Alors que la vie paraît s’y écouler studieusement et paisiblement, l’orage, violent, s’abat soudain sur la petite école de campagne. Des parents refusent catégoriquement de continuer à y envoyer leur enfant si l’instituteur qu’ils accusent de maltraitance ne s’en va pas. Les ramènera-t-on à la raison ?Sur les hauteurs du Val-de-Ruz subsiste l’une des dernières écoles de campagnes du canton. Située en pleine nature, dans un environnement enviable de fermes dispersées et de pâturages, on y accède par une petite route. Loin du bruit et de l’effervescence de la ville, on y respire un ai plus pur. Ici, les saisons rythment encore des travaux agricoles. Elle regroupe, dans une même classe, tous les élèves de la scolarité primaire.

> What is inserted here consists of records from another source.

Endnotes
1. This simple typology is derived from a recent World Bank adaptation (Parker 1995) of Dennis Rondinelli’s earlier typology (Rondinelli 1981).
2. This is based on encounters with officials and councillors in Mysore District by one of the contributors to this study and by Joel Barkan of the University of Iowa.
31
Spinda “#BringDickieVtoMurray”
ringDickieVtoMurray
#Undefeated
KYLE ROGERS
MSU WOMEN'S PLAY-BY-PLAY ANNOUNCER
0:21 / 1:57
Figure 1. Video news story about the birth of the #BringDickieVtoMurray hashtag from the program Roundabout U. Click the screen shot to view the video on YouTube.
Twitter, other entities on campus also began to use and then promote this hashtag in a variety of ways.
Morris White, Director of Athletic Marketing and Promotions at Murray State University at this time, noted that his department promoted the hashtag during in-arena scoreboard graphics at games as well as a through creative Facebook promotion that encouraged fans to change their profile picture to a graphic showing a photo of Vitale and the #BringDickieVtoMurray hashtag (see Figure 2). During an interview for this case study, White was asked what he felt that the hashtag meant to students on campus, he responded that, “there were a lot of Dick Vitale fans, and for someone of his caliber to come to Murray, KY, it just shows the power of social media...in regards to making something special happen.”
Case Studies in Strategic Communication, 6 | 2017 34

Un enseignant chevronné la conduit avec compétence, depuis fort longtemps. Il connaît tout le monde. Certains parents ont déjà été ses élèves. Il sait parfaitement gérer une classe à degrés multiples, fixer clairement les objectifs, évaluer, montrer les progrès et les lacunes, distribuer à chacun un travail personnalisé, motiver les enfants, les encourager, mais aussi, quand cela s’avère nécessaire les réprimander, les gronder d’une voix qui se fait alors plus forte et qui peut faire un peu peur. Il organise des fêtes, des voyages à travers la Suisse …

Bien que proche de la retraite, il a gardé son enthousiasme de débutant intact. On sent que sa profession le passionne toujours. Une jeune collègue vient le seconder pendant qu’il bénéficie de sa décharge.

Cette petite école ne réunit-elle pas tous les ingrédients pour être un paradis scolaire ? En regardant bien, on a presque l’impression de se trouver dans une version actuelle du célèbre film d’Henry Brandt « Quand nous étions petits enfants ».

Yves Yersin, le réalisateur, entre autres, des admirables « Petites fugues », ne s’y est pas trompé. Depuis plus d’une année, il repère les lieux, il s’installe dans la classe, il observe, il note, il s’enthousiasme …

C’est décidé. S’il parvient à réunir le budget, il tournera, ici avec ces « acteurs-là », un film qui pourrait être une suite de celui d’Henry Brandt.

Soudain, alors que tout paraît paisible et prometteur, un orage violent éclate. L’euphorie cède la place à l’étonnement puis à la consternation. Quelques parents accusent l’instituteur de maltraitance envers leur enfant. Pour preuve, ils allèguent des troubles psychiques provoqués par des peurs. Ils exigent le départ de l’enseignant. Devant le refus des autorités, ils demandent que les élèves concernés puissent poursuivre leur scolarité dans une classe de la vallée. N’obtenant pas gain de cause, ils déclarent qu’ils scolariseront eux-mêmes leur enfant.

Dans la région, la tension monte. Le climat devient délétère. Des pétitions favorables ou défavorables circulent. On profite de l’occasion pour régler certains comptes …

L’existence de l’école est menacée. L’enseignant vit des heures très pénibles. Au grand désespoir d’Yves Yersin, témoin privilégié qui conteste formellement la maltraitance, le projet de film risque d’être compromis.

L’attitude de ces parents n’est-elle pas inquiétante ? Sont-ils bien conscients qu’ils peuvent se tromper, avoir mal interprété des gestes, des paroles ? Ne donnent-ils la nette impression de conditionner leur enfant pour que celui-ci confirme voire amplifie leurs propres appréhensions, leurs propres peurs ? La virulence de leurs attaques ne démontre-t-elle pas qu’il se cantonnent dans un registre purement émotionnel ?

L’objectivité et la raison finiront-elles par l’emporter ? On ne peut que le souhaiter. On sait, depuis une retentissante affaire judiciaire française qui a conduit des innocents en prison, qu’il faut considérer avec une prudence extrême les témoignages d’enfants.